Abstract: The aim of the project is to test the performance scalability of Gromacs 4.6.1 on IBM Bluegen/Q and to optimize for production runs a simulation setup for explicit solvent molecular dynamics simulations of huge macromolecular ribosome systems containing several millions atoms. We may also test different optimizations of Gromacs routines that calculate atomic forces. The behavior of Gromacs 4.6 molecular dynamics simulations involving millions of atoms running on BlueGene/Q is still not deeply investigated and such a study is of grate importance for research community winch has access to HPC platforms like FERMI at CINECA and JUQEEN at Jlich Supercomputing Centre. The performance of the Gromacs Bluegen/Q kernels will be investigated and code will be optimized in collaboration with Gromacs development team.

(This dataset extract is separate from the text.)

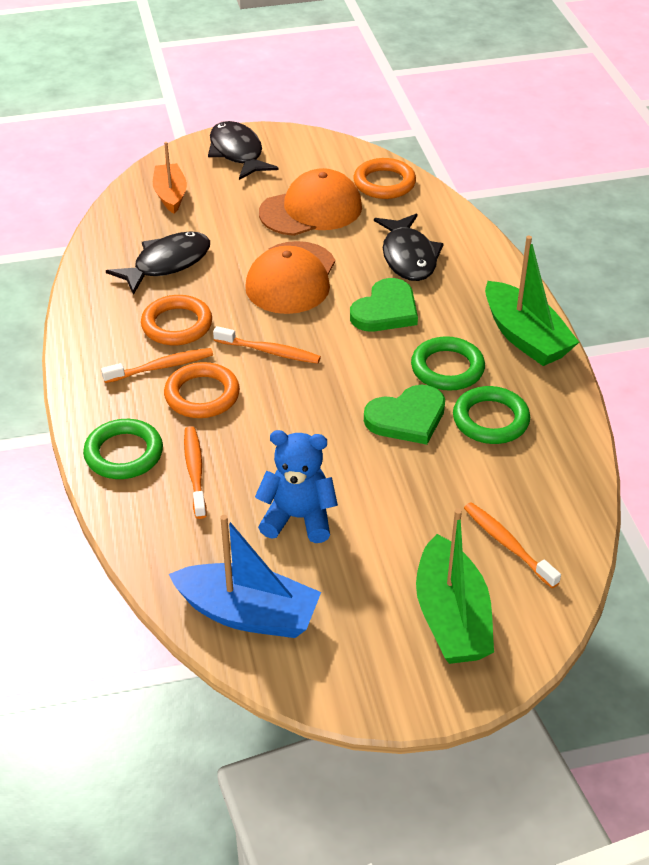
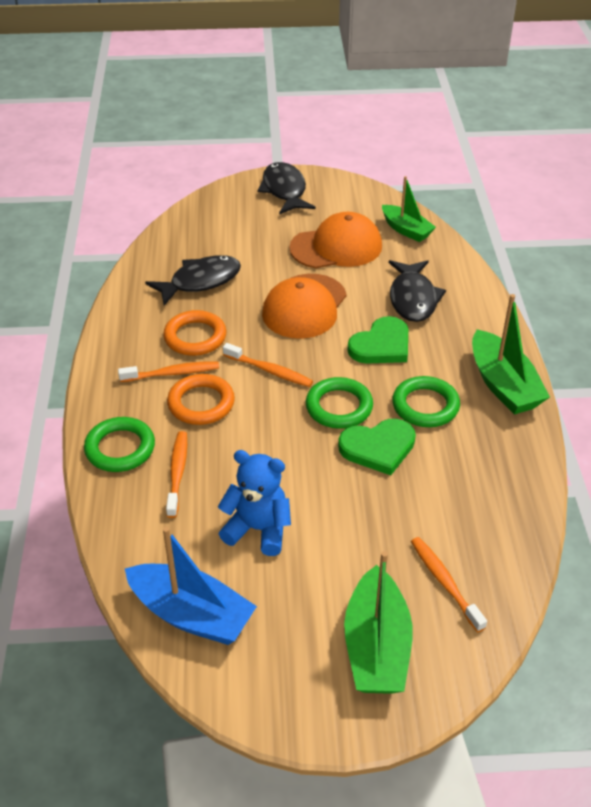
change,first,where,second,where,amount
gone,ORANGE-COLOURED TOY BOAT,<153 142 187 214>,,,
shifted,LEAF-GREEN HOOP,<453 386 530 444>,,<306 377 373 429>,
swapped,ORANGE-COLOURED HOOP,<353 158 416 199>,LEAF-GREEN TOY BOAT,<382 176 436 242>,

Project name: Massively Parallel Multiple Sequence Alignment Method Based on Artificial Bee Colony

Project leader: Plamenka Borovska, Technical University of Sofia, BU
Collaborators: Gancheva Veska, Landzhev Nikolay, Technical University of Sofia, BU
Research field: Medicine and Life Sciences
Resource awarded: 250.000 core-hours on JUQUEEN, GAUSS@Jülich, Germany



Abstract: The biological sequence processing is essential for bioinformatics and life science. This scientific area requires powerful computing resources for exploring large sets of biological data. The parallel implementations of methods and algorithms for analysis of biological data using high-performance computing are important for accelerating the research and reduce the investment. Multiple sequence alignment is an basic method in the DNA and protein analysis. The project is aimed to carrying out scientific experiments in the area of bioinformatics, on the basis of parallel computer simulations. The aim of the project is optimization and investigation the parallel performance and efficiency of an innovative parallel algorithm MSA_BG for multiple alignment of biological sequences, which is highly scalable and locality aware. The MSA_BG algorithm is iterative and is based on the concept of Artificial Bee Colony metaheuristics and the concept of algorithmic and architectural spaces correlation. The case study is discovering the evolution of influenza virus and similarity searching between RNA segments of various influenza viruses A strains utilizing all available 8 segments of the influenza virus A on the basis of parallel hybrid program implementation of the MSA_BG multiple sequence alignment method.